◆ EXERCISE
Copy out all lines of the records in which the word "银枪子龙" appears.

━━━━━━━━━━━━━━━━

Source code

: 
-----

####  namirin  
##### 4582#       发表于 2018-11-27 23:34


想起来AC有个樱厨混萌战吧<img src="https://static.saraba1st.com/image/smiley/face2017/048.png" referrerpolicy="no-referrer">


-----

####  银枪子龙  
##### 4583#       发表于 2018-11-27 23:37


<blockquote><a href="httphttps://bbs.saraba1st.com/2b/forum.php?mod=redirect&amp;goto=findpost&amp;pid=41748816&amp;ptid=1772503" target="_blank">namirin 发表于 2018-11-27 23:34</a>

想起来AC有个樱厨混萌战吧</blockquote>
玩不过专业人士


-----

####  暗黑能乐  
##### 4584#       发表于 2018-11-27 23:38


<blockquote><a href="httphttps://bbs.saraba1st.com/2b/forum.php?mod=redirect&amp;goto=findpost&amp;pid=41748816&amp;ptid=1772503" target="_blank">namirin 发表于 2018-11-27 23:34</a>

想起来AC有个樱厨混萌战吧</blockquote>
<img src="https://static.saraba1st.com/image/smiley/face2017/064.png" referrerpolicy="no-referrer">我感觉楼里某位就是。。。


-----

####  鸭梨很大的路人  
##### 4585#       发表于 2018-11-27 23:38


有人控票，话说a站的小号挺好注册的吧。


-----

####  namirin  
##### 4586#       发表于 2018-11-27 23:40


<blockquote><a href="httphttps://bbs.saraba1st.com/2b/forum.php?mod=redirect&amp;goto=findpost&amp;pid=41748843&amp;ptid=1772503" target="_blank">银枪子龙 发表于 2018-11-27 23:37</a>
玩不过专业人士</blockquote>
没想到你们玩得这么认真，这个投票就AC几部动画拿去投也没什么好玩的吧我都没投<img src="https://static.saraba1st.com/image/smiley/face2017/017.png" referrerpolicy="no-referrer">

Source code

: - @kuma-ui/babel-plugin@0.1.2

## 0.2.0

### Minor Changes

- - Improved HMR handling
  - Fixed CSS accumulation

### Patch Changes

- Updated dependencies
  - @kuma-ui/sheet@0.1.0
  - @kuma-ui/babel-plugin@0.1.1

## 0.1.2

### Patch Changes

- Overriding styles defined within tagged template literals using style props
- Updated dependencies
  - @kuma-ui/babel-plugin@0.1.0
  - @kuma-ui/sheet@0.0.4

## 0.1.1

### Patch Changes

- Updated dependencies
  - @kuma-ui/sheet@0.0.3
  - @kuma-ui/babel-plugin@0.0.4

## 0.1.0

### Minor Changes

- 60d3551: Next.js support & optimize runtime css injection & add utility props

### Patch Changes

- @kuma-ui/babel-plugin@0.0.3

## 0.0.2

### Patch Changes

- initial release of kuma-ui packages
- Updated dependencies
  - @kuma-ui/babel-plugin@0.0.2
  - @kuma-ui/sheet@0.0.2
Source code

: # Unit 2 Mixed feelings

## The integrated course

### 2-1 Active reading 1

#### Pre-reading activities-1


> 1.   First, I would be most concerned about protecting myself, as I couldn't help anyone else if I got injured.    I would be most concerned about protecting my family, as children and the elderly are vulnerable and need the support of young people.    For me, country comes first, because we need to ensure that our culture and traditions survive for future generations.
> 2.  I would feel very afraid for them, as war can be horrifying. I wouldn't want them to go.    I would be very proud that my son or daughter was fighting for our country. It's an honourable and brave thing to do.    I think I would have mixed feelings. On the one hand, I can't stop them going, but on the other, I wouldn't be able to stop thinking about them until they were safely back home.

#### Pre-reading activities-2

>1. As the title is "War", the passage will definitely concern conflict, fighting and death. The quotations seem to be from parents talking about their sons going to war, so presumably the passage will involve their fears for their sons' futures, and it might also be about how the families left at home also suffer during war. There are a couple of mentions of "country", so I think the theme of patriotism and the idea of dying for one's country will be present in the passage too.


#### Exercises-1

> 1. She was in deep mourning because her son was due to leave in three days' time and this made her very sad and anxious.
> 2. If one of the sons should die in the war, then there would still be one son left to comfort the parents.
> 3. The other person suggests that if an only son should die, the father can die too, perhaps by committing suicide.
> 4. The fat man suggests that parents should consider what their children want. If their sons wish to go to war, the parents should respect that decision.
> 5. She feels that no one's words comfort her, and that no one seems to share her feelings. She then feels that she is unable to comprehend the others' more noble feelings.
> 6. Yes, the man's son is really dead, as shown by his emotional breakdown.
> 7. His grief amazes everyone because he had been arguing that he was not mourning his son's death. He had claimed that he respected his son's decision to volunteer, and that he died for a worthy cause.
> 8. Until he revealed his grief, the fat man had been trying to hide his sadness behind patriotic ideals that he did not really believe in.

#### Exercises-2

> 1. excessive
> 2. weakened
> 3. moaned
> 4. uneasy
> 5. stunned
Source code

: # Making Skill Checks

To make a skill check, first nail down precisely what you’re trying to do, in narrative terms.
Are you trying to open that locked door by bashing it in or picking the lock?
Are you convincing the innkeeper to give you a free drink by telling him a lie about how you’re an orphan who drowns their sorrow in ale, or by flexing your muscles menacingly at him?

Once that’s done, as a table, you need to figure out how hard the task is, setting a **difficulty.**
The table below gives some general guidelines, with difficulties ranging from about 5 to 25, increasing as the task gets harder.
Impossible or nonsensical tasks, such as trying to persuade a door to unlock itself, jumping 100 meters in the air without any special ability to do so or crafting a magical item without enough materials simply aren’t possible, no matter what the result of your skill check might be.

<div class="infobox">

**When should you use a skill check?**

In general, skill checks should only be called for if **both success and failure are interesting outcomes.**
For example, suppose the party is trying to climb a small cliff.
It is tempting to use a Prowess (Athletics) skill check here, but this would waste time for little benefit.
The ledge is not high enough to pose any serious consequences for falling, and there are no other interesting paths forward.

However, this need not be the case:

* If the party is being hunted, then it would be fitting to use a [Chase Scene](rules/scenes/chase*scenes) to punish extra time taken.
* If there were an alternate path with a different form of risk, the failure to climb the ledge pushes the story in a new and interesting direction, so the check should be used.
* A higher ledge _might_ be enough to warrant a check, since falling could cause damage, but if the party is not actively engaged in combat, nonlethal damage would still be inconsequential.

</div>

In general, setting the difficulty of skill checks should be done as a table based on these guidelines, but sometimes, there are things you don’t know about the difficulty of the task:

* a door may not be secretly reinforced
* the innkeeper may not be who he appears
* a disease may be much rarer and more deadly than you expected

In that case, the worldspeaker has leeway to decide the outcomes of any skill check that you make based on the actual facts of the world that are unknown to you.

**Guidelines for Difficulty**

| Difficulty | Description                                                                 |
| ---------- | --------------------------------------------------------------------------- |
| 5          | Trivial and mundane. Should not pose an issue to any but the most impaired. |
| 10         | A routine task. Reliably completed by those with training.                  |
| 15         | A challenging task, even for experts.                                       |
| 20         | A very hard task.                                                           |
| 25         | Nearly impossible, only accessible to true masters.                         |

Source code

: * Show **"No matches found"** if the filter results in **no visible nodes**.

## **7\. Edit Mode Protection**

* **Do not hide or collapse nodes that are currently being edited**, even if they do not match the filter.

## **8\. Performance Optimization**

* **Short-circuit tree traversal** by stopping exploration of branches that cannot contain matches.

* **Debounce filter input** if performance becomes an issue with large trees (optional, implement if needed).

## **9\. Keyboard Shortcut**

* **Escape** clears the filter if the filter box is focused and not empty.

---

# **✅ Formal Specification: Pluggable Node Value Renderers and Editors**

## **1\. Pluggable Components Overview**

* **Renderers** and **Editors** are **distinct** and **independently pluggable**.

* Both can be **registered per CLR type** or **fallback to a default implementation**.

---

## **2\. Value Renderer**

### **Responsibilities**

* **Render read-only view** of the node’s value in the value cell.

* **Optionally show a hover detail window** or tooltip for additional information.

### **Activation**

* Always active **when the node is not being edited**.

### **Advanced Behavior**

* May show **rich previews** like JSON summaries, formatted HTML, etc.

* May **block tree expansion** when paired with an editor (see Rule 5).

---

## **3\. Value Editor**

━━━━━━━━━━━━━━━━

◆ TASK RESULT
####  银枪子龙  
<blockquote><a href="httphttps://bbs.saraba1st.com/2b/forum.php?mod=redirect&amp;goto=findpost&amp;pid=41748843&amp;ptid=1772503" target="_blank">银枪子龙 发表于 2018-11-27 23:37</a>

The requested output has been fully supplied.